Book Review: Gomers, Chuck Dixon
Zombie fiction that isn't boring.
At Upstream Reviews, we try not to review the same author twice in one month… But I was on a roll.
As I mentioned in my Blooded review, Chuck Dixon sent us a box of physical books that I had to unearth after my cross-country move. This is the second book I pulled out of the box: Gomers.
I typically hate Zombie fiction. It’s slow. Boring. Filled with stupid tropes and dumber people, with plots that are fueled largely by bad decision making. If you’ve seen one zombie film, you have seen all of them. Don’t even get me started on The Boring Dead.
In literature, there are exceptions. Daniel Humphreys has a “zombie” apocalypse that is populated with smart people. There is John Ringo’s Black Tide Rising.
Then there is Gomers… where apparently, sometimes survivors have to be just smart enough.
The Story
Mercy and her family are travelers, American Gypsies, living on small jobs and petty crimes. When a zombie outbreak breaks out, Mercy’s family think that they can wait it out in a motel until the whole thing blows over… until it doesn’t. When Mercy’s family is kidnapped by the local gang, she’s on a mission to take them back.

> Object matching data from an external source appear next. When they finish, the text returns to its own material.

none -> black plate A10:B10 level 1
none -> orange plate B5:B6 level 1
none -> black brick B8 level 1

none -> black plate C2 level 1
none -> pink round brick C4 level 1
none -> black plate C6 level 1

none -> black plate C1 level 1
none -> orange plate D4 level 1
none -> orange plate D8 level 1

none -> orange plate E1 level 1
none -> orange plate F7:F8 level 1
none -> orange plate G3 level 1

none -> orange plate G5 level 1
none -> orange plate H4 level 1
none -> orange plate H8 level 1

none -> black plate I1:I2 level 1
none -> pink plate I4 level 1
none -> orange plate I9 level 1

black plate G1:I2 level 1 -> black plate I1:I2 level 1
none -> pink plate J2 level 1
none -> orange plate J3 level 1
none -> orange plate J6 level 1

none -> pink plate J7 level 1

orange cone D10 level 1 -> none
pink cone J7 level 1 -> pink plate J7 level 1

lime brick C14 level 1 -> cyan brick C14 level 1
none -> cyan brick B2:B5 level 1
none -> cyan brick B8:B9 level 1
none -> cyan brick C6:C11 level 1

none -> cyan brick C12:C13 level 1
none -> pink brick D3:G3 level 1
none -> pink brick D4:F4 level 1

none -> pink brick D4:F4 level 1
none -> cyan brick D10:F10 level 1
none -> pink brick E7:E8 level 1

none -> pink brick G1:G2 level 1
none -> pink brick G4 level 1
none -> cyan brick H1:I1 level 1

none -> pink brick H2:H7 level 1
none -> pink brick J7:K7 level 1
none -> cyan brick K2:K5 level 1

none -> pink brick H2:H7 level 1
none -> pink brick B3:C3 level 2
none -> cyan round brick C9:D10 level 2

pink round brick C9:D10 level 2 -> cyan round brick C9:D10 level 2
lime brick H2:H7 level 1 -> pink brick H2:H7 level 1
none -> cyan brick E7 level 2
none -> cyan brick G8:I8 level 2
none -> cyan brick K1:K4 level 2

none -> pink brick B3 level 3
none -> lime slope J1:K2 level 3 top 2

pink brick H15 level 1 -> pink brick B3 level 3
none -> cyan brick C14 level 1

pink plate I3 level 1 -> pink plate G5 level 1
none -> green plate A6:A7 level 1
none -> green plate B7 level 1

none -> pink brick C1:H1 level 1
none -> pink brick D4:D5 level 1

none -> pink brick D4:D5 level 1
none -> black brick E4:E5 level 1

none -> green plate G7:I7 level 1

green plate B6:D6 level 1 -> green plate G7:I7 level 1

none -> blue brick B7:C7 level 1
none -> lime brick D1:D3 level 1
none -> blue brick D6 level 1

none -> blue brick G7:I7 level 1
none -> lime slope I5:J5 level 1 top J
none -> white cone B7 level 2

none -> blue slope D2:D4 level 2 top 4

In another part of the world are Jim Kim and Smash, two college students who are holding up in their apartment, gaming until the internet goes out, and surviving on ramen. They refuse to use “the Z word.” When they finally decide to get out of their apartment building to hole up in somewhere new, they make a surprisingly smart decision—Tool Town (read: “really not home depot”), with food, rainwater collection systems, etc.
When they finally break into Tool Town, they find it’s already occupied by Richard Cazadesus, or “Caz,” an EOD Marine veteran, with his dog Wendy. Caz used to be an EMT, and they had a term for deadbeat homeless who’d try to get a hospital bed for the night: Gomers, or “Get Out of My Emergency Room.” After that, they start on creating defenses using Tool Town’s how-to books and materials, and create their own farm in landscape blocks. And there was much MacGyvering.
Then, 60% of the way through the book, Mercy literally crashes into Tool Town’s parking lot. And we’re off to the races.
Gomers was fun. It’s more of a slice of live novel during the zombie apocalypse, with a collection of pretty normal people.
This lacks some of the frenetic action of Black Tide Rising during its initial zombie outbreak, and fast-forwards through a lot of the usual zombie tropes. There are some engagements in the first few chapters, but it otherwise feels like a slow burn as Mercy and the gamers watch society falls apart from a relatively safe distance.
Also, it’s nice to encounter zombie literature that lacks pretentious lectures about society and sociology. The closes we get is a quite sketch from Caz:
“No rule of law any more. Not out in the suburbs. I saw some gangs roaming. They up-armored trucks and the roll on whatever they want and take everything. There’s no strategy to it that I can see.”
We don’t get a lecture on sociology. It’s a nice change.
And yes, there is a lot of time and energy spent on how things get done.
As for the ending … I would like a second book, but Chuck Dixon may be too busy with Levon Cade scripts.
Overall, I like it better than Black Tide Rising.
The Characters
Gomers’ characters are well-sketched and quickly filled out as people and personalities. And a lot of the responses to the zombie outbreak are sensible replies by everyday people.
Caz is neither a jarhead nor a PTSD mess. He may be the most normal person in this novel, but with a solid knowledge base for survival.
Mercy is also pretty normal. She’s used to operating without societal norms, so she’s not terribly adversely impacted when society falls apart … until she is. Then she steps up pretty admirably.
Jim Kim and Smash are an interesting duality. Jim Kim is the son of Korean immigrants, and Smash is Shaggy from Scooby-Doo. They have the occasional moments of innovation that don’t quite reach Bruce Campbell from Evil Dead, but those moments are smart enough to get them through—such as using Gore-Tex and duct tape are anti-zombie armor, and setting off car alarms to distract the undead.
The World
The world is very much one part standard zombie film and one part Mad Max. The social order has broken down. No one has really laid eyes on government forces and no one really wants to see what the survivor “camps” look like. There is no reason for the zombie outbreak. It’s just sort of there so the story can happen, and I’m okay with that.
Funny enough, there is a line in here about “The World stinks. It’s the new normal.” I didn’t expect to read the term “new normal” in a book from 2015, but here we are.
Politics
Not applicable.
Content Warning
There’s nothing excessively gory in this one. I’m not even sure there’s much harsh language.
Who is it for?
If you liked Black Tide Rising, you’ll enjoy this. In fact, this could be see as on par with any of the five hundred side stories set in the BTR universe.
Why buy it?
It’s a fun zombie outbreak novel that lacks the pretention normally associated with the genre. I like it better than Black Tide Rising.